Spitalstiftung gesprächsbereit

"Die Gespräche mit der Spitalstiftung entwickeln sich ganz gut", sagt Hiller von Gaertringen. Sie habe auf den Vorschlag, im letzten Vollgeschoss der Kemenate Bilder und Möbel einzulagern, relativ offen reagiert.  Das Klima in dem Raum würde sich durch die kleinen Fenster und dicken Wände nur langsam verändern. "Es muss trocken sein und darf keine hohen Temperaturschwankungen geben." Doch an laufenden Kosten, wie für Miete oder Versicherung, könne man sich nur schwer beteiligen. Dann wäre als Ausgleich für die bisherigen Ausgaben nichts gewonnen. Mit den Gegenständen als Dauerleihgabe könnten wechselnde Ausstellungen gestaltet werden, schlägt der Kunsthistoriker vor.

Keiner will zusätzliche Kosten haben

Rein rechtlich geht es um die Frage, wer Eigentümer und wer Nutzer ist. "Hier sind wir leider noch nicht endgültig bei einer einhelligen Postition", sagt Klaus Bodenschlägel vom Stiftungsvorstand.

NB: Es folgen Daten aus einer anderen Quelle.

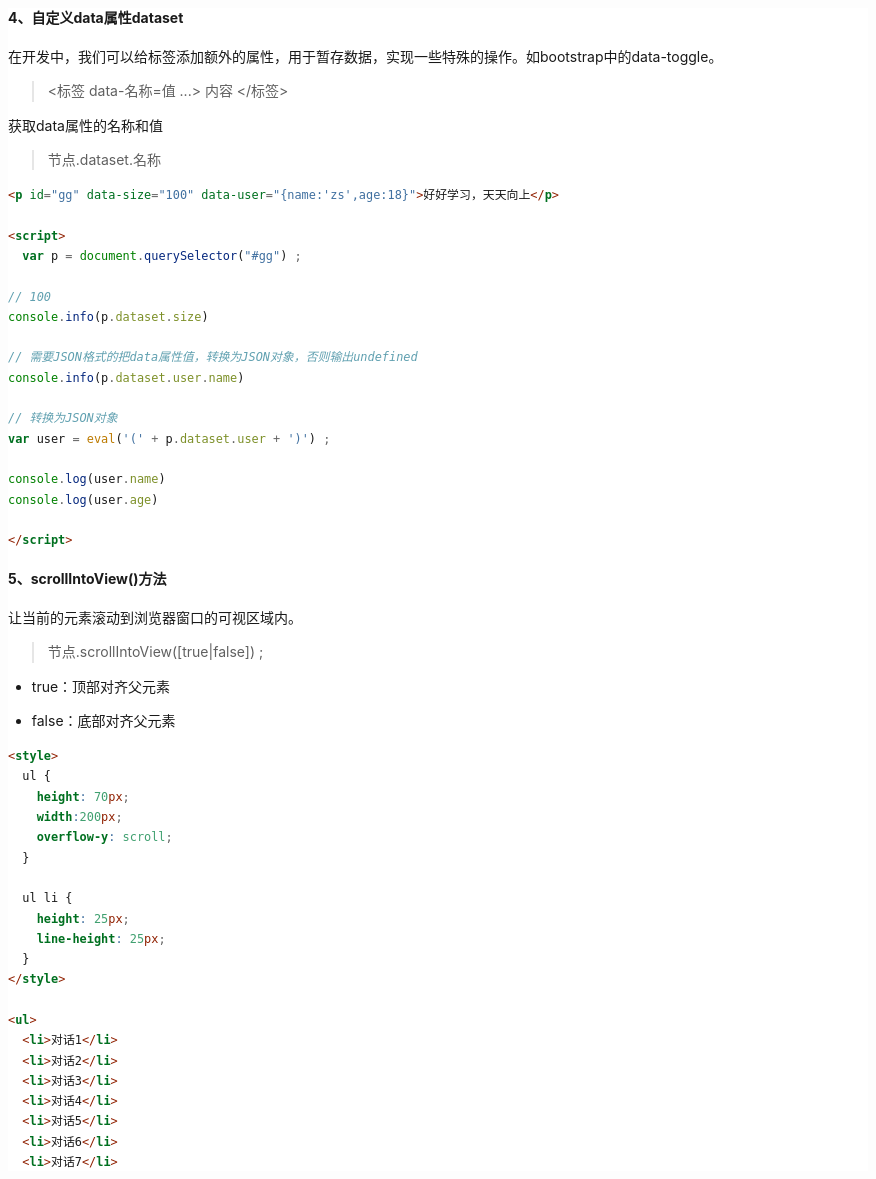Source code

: 

#### 4、自定义data属性dataset

在开发中，我们可以给标签添加额外的属性，用于暂存数据，实现一些特殊的操作。如bootstrap中的data-toggle。

><标签 data-名称=值 ...> 内容 </标签>



获取data属性的名称和值

> 节点.dataset.名称



```html
<p id="gg" data-size="100" data-user="{name:'zs',age:18}">好好学习，天天向上</p>

<script>
  var p = document.querySelector("#gg") ;

// 100
console.info(p.dataset.size)

// 需要JSON格式的把data属性值，转换为JSON对象，否则输出undefined
console.info(p.dataset.user.name)

// 转换为JSON对象
var user = eval('(' + p.dataset.user + ')') ;

console.log(user.name)
console.log(user.age)

</script>
```



#### 5、scrollIntoView()方法

让当前的元素滚动到浏览器窗口的可视区域内。

> 节点.scrollIntoView([true|false]) ;

-  true：顶部对齐父元素 

-  false：底部对齐父元素 



```html
<style>
  ul {
    height: 70px;
    width:200px;
    overflow-y: scroll;
  }

  ul li {
    height: 25px;
    line-height: 25px;
  }
</style>

<ul>
  <li>对话1</li>
  <li>对话2</li>
  <li>对话3</li>
  <li>对话4</li>
  <li>对话5</li>
  <li>对话6</li>
  <li>对话7</li>
```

Die Stiftung komme für den Bauunterhalt auf und wolle keine zusätzlichen Kosten für Privateigentum übernehmen. Allerdings sehe es anders aus, wenn die Öffentlichkeit daran teilhabe. "Es gibt viele gute Gedanken, aber noch nichts Unterschriftsreifes."

Familie liebäugelt mit Verkauf

Dass dies schon eine ganze Zeit lang so ist, ärgert wiederum die Ahnen der Giechs, die langsam ungeduldig werden. Spätestens ab Herbst dieses Jahres wollen sie sich nach einer anderen Lösung umschauen. Und die heißt schlichtweg - Verkauf. "Wir haben kein Schloss mehr und die Dinge stehen nicht mehr bei uns im Wohnzimmer", sagt Hiller von Gaertringen.

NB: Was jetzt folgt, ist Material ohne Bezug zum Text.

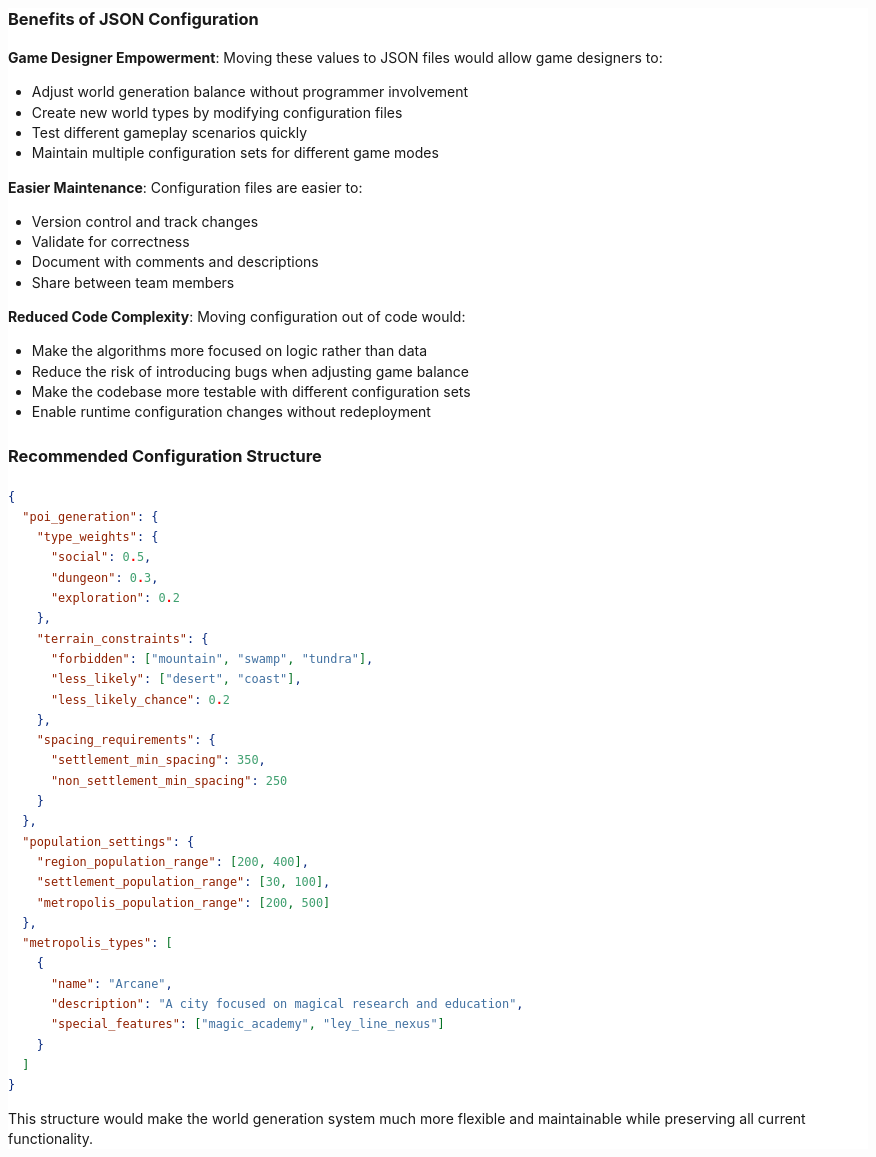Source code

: ### Benefits of JSON Configuration

**Game Designer Empowerment**: Moving these values to JSON files would allow game designers to:
- Adjust world generation balance without programmer involvement
- Create new world types by modifying configuration files
- Test different gameplay scenarios quickly
- Maintain multiple configuration sets for different game modes

**Easier Maintenance**: Configuration files are easier to:
- Version control and track changes
- Validate for correctness
- Document with comments and descriptions
- Share between team members

**Reduced Code Complexity**: Moving configuration out of code would:
- Make the algorithms more focused on logic rather than data
- Reduce the risk of introducing bugs when adjusting game balance
- Make the codebase more testable with different configuration sets
- Enable runtime configuration changes without redeployment

### Recommended Configuration Structure

```json
{
  "poi_generation": {
    "type_weights": {
      "social": 0.5,
      "dungeon": 0.3,
      "exploration": 0.2
    },
    "terrain_constraints": {
      "forbidden": ["mountain", "swamp", "tundra"],
      "less_likely": ["desert", "coast"],
      "less_likely_chance": 0.2
    },
    "spacing_requirements": {
      "settlement_min_spacing": 350,
      "non_settlement_min_spacing": 250
    }
  },
  "population_settings": {
    "region_population_range": [200, 400],
    "settlement_population_range": [30, 100],
    "metropolis_population_range": [200, 500]
  },
  "metropolis_types": [
    {
      "name": "Arcane",
      "description": "A city focused on magical research and education",
      "special_features": ["magic_academy", "ley_line_nexus"]
    }
  ]
}
```

This structure would make the world generation system much more flexible and maintainable while preserving all current functionality.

Hinhaltetaktik von Seiten der öffentlichen Hand

Höchst kritisch sieht er, dass die Zukunft der 30 000 Bände umfassenden Familienbibliothek noch unklar ist. Darin enthalten sind noch bibliografische Schätze wie Luther-Orginalschriften.  Das älteste Exemplar stamm aus dem Jahr 1496. Er habe zweimal an das Kultusministerium in München geschrieben. Von dort sei die Antwort gekommen, es sei verständlich, dass die Familie die Erbstücke in Thurnau unterbringen wolle. Dass dies gar nicht so selbstverständlich ist, findet wiederum Hiller von Gaertringen. "Man könnte unsere Eigeninitiative auch würdigen und sagen: Toll, können wir etwas tun, um Sie zu unterstützen? Am Ende muss man sich einfach mal entscheiden."  Außerdem verweist das Ministerium auf die Regierung von Oberfranken. Von der auch nichts mehr zu hören sei, so Hiller von Gaertringen.

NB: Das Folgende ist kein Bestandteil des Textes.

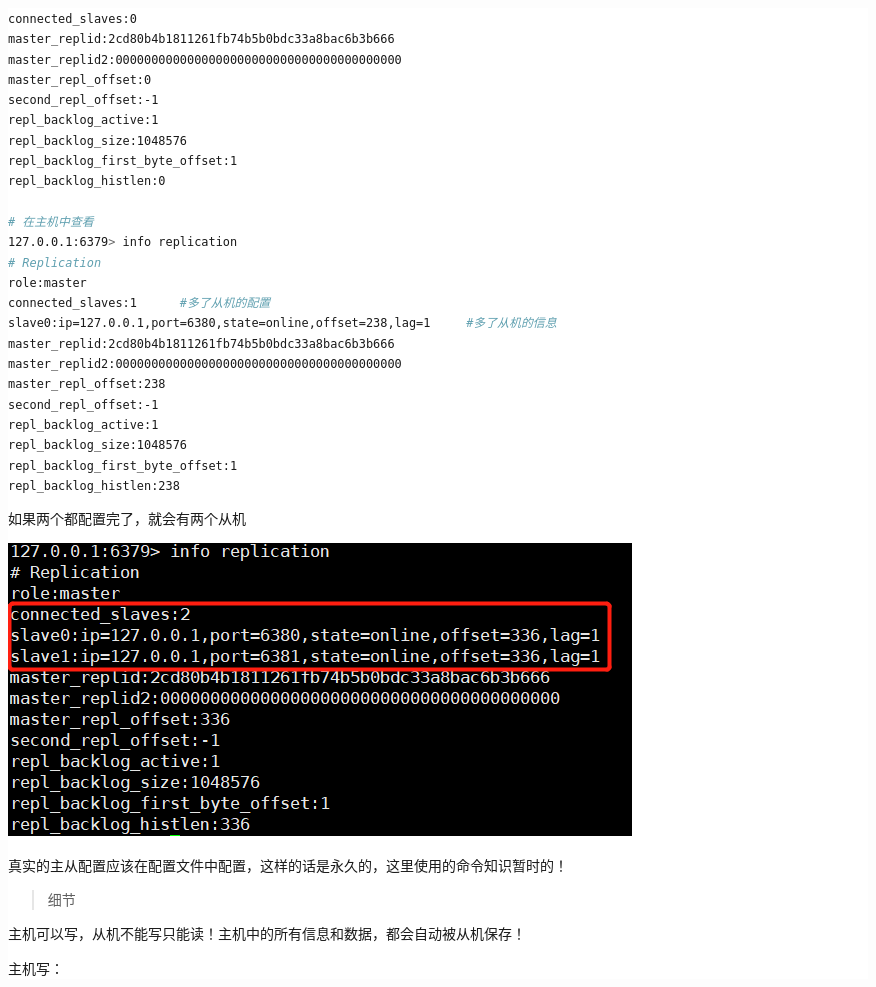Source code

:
 ```bash
connected_slaves:0
master_replid:2cd80b4b1811261fb74b5b0bdc33a8bac6b3b666
master_replid2:0000000000000000000000000000000000000000
master_repl_offset:0
second_repl_offset:-1
repl_backlog_active:1
repl_backlog_size:1048576
repl_backlog_first_byte_offset:1
repl_backlog_histlen:0

# 在主机中查看
127.0.0.1:6379> info replication
# Replication
role:master
connected_slaves:1		#多了从机的配置
slave0:ip=127.0.0.1,port=6380,state=online,offset=238,lag=1		#多了从机的信息
master_replid:2cd80b4b1811261fb74b5b0bdc33a8bac6b3b666
master_replid2:0000000000000000000000000000000000000000
master_repl_offset:238
second_repl_offset:-1
repl_backlog_active:1
repl_backlog_size:1048576
repl_backlog_first_byte_offset:1
repl_backlog_histlen:238
```

如果两个都配置完了，就会有两个从机

![image-20200831184635293](https://github.com/tz-feng/myStudy/blob/main/Typora-photos/redis/image-20200831184635293.png)

真实的主从配置应该在配置文件中配置，这样的话是永久的，这里使用的命令知识暂时的！



> 细节

主机可以写，从机不能写只能读！主机中的所有信息和数据，都会自动被从机保存！

主机写：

Kooperation mit Geschichtsinstitut denkbar

Die Bibliothek könnte zum Beispiel an das Institut für Fränkische Landesgeschichte andocken. Marcus Mühlnikel arbeitet dort als abgeordnete Lehrkraft. Er schrieb einen Aufsatz über die Adelsbibliothek im Zuge der Sonderausstellung. Seine Einschätzung: "Es würde sich auf alle Fälle lohnen, den Bestand zu halten und wissenschaftlich zu erforschen." Der historisch-kulturelle Wert sei unbestritten und die Sammlung böte einen Fundus, um sie aus verschiedenen Forschungsperspektiven zu beleuchten.

"Ein klares Bekenntnis fehlt"

Aber da sind wieder die zu klärenden Details: Wer zahlt die Miete - die Uni, der Freistaat, die Stiftung? Können die Ahnenporträts so einfach ins Schloss zurück kehren - wer haftet dafür? Lässt sich ein "Museumskonzept" im Kleinen verwirklichen? "Das lässt sich meiner Ansicht alles aushandeln", sagt Mühlnikel und bringt es auf den Punkt: "Was fehlt ist ein grundsätzliches Bekenntnis zu den Sammlungen."